By: Martina Rosenberg, PhD, assistant professor, Department of Biochemistry and Molecular Biology, University of New Mexico Health Sciences Center. Dr. Rosenberg teaches mostly undergraduate biochemistry majors and non-majors, including students in the combined BA/MD degree program. She is interested in barriers of learning in the STEM disciplines.
The view from the stretcher in an ambulance racing towards the ER is not particularly intriguing or interesting. Yet, it was what I focused on. I was trembling, with numbed, aching limbs, and almost no ability to speak. I was frightened because I felt unable to breathe. The EMT was trying his best to keep me engaged. And although I couldn’t see him, by talking to me, he threw me a literal lifeline (thank you, nameless EMT). I knew he was watching by his persistent encouragement to count to 3 on every breath in and out. It was then that I realized that, by slowing down my breathing, the pain at least did not spread.
“Can you move your arm?” he asked. My arm came up a few inches. “See, you can control this!”
Of course! Acid/base homeostasis, the blood buffer–I teach this stuff! The feeling of absolute helplessness evaporated as I stopped hyperventilating.
I have the privilege to work with the editor-in-chief of Academic Medicine, and we were discussing a set of articles on the importance of patient voices and the consequences if they are muted.1 One article resonated with me in particular. In a personal story featuring an elderly lady being asked the name of her cardiologist, the value of respectful communication is showcased.2 Aside from preventing a potential error, it also revealed the fragility of the patient-physician trust relationship.
By the time I got to see the ER physician, I could mumble short responses.
“Ah, you threw up and then you panicked, which was throwing off your breathing,” she concluded.
“Uh-uh…did panic after couldn’t breathe,” I whispered.
“Well, I wasn’t there, but you made your blood acidic and that caused your symptoms.”
“No acidic. You were hyperventilating.”
“No, low pH means more acidic.”
“Yes, but…hyperventilating makes blood more alkaline.”
“Why would you say that?”
“Le Chatelier. Exhaling CO2 makes blood less acidic”
“No, it is still acidic. In any case, we will run some tests and get you some intravenous saline. Do you have an issue with that?”
It bothered me. The physician made a mistake then covered it with attitude. With my ability to speak only slowly returning, I didn’t feel able to communicate smarter. Most patients probably are not as insistent about the blood buffer, and ER constraints leave little time for a conversation. Nevertheless, for me–the patient–several emotions intersected in this moment. I became a medical case, not a person (symptom A, do B), and I felt like a nuisance in the clean working of the ER machinery and in the physician’s routine.
Most likely, she was very knowledgeable in many aspects for her work. In this instance, though, my effort to understand what had happened to me was not acknowledged, and the importance of my need to understand trivialized. The tone of our exchange troubled me. But above all, I lost trust in her ability. If she was not willing to hear me and, on top of that, didn’t recall her fundamental biochemistry, would she make the best decisions for my health? What if she attempted to balance my “acidosis” making everything worse?

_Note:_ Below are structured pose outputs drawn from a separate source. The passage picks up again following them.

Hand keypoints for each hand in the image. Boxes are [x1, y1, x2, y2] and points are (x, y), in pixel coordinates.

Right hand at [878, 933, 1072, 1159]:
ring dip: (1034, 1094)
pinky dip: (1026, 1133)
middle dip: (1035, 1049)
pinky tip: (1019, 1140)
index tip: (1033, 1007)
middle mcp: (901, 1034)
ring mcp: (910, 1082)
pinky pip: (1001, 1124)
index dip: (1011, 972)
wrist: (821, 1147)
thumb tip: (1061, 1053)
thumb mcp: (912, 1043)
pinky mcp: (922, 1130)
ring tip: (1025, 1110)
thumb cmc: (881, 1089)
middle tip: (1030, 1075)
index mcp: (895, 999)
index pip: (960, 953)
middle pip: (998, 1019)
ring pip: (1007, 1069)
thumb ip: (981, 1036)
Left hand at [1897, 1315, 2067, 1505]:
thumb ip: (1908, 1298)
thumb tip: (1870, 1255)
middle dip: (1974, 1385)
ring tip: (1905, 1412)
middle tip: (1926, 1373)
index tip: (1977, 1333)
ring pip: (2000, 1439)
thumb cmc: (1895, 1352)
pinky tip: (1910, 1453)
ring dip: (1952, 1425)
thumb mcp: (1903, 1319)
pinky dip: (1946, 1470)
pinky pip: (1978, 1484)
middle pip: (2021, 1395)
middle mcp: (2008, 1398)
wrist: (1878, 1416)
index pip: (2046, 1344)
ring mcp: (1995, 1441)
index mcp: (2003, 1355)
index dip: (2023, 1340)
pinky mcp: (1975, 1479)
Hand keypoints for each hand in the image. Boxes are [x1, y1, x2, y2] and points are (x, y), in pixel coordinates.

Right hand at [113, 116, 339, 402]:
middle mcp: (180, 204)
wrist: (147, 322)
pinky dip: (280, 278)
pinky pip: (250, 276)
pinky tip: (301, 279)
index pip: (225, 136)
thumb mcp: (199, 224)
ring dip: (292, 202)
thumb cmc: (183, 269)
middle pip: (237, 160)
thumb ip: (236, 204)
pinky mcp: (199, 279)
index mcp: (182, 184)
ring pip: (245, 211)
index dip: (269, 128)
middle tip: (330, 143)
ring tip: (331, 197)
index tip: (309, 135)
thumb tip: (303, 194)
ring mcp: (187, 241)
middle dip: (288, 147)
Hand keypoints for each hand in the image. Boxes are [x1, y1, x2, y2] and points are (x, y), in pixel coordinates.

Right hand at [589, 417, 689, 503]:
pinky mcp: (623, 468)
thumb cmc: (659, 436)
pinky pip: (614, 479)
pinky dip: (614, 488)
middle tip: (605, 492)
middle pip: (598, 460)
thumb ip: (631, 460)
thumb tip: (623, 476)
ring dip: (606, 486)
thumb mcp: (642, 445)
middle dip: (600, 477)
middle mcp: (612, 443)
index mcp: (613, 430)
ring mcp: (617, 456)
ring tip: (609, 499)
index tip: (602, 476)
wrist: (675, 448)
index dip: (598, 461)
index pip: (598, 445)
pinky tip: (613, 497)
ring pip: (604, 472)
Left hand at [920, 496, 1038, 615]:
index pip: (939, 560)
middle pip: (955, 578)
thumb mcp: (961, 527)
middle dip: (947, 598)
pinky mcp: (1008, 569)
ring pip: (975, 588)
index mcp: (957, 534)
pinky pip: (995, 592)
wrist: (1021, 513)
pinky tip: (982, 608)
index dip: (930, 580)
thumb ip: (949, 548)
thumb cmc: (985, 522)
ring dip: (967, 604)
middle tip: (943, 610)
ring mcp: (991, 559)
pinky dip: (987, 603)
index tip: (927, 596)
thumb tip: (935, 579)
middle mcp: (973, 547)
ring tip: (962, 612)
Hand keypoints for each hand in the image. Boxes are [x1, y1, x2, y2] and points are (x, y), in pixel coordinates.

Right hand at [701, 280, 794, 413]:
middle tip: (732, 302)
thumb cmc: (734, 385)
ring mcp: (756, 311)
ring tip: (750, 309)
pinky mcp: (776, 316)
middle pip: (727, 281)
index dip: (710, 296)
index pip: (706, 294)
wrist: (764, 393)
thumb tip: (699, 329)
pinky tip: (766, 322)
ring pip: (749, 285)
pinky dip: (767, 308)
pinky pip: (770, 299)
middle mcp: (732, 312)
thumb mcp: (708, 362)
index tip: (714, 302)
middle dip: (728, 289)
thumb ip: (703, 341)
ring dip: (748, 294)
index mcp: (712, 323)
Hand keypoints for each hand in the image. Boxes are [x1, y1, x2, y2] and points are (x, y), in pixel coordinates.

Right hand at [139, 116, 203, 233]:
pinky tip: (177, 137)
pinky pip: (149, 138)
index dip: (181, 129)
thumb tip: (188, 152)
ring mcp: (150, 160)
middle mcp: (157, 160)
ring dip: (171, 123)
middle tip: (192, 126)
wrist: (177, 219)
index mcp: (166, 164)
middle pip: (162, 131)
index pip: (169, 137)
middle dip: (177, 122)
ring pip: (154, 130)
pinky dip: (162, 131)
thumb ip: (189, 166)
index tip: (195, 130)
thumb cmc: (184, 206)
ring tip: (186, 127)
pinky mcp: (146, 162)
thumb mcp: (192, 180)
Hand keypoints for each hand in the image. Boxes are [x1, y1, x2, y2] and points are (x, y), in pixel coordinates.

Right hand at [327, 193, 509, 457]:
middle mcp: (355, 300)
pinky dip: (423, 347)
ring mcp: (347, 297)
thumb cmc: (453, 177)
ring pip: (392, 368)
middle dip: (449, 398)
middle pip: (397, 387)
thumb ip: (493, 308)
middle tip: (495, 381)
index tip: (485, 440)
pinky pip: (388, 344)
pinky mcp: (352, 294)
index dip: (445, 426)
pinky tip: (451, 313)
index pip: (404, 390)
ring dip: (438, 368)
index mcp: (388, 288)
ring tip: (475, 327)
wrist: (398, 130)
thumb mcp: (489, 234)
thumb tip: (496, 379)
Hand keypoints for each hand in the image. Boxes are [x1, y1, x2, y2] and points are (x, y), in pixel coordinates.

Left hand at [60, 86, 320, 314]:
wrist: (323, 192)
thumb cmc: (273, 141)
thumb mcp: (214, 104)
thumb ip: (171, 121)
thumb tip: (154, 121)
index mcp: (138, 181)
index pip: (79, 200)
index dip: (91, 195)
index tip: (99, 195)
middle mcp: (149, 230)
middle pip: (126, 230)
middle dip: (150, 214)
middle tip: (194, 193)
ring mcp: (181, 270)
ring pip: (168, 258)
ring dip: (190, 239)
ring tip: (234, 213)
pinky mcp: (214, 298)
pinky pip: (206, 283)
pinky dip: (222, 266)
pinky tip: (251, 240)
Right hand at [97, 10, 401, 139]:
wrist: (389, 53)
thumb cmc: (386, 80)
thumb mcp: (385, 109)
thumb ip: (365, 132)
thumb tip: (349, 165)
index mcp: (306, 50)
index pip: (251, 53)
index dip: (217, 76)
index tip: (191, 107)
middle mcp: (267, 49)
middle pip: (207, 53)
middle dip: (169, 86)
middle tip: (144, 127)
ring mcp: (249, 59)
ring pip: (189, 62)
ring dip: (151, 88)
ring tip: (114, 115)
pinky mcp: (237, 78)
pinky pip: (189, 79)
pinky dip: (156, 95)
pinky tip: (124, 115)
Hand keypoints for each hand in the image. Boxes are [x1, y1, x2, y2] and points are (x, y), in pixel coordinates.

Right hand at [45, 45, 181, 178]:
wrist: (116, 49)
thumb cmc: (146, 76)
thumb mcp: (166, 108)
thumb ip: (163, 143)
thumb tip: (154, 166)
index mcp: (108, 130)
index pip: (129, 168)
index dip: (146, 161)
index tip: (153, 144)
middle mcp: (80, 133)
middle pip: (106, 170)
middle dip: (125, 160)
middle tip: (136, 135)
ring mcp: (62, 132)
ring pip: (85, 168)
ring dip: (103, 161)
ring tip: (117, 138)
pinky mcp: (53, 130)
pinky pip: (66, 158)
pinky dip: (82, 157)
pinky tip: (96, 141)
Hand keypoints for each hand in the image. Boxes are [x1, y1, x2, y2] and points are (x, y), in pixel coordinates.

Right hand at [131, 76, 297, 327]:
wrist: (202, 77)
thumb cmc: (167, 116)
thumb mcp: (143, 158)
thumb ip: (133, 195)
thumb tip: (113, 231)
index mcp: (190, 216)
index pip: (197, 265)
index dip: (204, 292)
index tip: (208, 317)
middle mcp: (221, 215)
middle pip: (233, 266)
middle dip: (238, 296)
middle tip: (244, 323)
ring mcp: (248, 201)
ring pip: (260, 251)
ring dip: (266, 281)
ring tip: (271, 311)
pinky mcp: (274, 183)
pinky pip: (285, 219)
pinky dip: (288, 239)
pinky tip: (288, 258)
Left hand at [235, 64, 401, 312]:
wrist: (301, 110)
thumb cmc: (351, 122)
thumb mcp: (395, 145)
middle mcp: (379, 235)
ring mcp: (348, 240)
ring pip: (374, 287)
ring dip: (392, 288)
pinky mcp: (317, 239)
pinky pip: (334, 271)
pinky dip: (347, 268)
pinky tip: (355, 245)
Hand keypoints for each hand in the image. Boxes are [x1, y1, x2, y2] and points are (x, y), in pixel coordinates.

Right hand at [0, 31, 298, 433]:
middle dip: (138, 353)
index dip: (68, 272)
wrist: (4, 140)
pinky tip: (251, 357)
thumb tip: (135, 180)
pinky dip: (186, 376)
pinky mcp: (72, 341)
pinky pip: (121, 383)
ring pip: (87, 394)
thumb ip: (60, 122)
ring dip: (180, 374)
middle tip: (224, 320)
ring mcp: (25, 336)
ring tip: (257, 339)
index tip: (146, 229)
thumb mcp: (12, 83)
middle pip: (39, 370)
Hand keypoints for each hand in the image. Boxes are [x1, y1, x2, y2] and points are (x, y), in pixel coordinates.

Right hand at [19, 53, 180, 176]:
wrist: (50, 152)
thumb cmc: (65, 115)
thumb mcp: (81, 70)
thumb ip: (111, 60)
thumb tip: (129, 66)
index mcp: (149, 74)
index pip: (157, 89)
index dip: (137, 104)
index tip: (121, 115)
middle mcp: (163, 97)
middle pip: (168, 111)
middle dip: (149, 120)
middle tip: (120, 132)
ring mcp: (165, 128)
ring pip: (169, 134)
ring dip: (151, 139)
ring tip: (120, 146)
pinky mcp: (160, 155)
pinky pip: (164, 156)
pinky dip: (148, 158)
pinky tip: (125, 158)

Luckily, in the end, no harm was done. I was not dependent on a family member speaking up and catching a near miss as in Johnson’s article,2 but I too wished that my physician had encouraged me to talk frankly. I was trying to solve this puzzle with her and, from my perspective, she wasn’t interested in what I had to contribute. If she had nurtured my participation, including my questions, we could have been allies working towards a common goal.
The experience made me rethink our goals when educating medical students–to teach them to practice as we would like to be treated. When the EMT listened and encouraged my input, he was giving me an active part in my recovery. In contrast, the physician was trying to move forward a protocol. Violating some of the core concepts of person-centered care mentioned in the article by Johnson, she neglected the power that open lines of communication harbor. I didn’t tell her more about what happened just prior to the incident. What would be the point?
Instead, I was left to wonder how I, as an educator, could urge my physician hopefuls to pay attention to rapport building as well as knowledge building. Is modeling enough? The roles of the patient voice beyond trust building are discussed in the March issue of Academic Medicine. Please, take a minute and cultivate your ability to listen.
- Sklar DP. Giving voice to patient-centered care. Acad Med. 2016;91:285-287.
- Johnson BH. Promoting patient- and family-centered care through personal stories. Acad Med. 2016;91:297-300.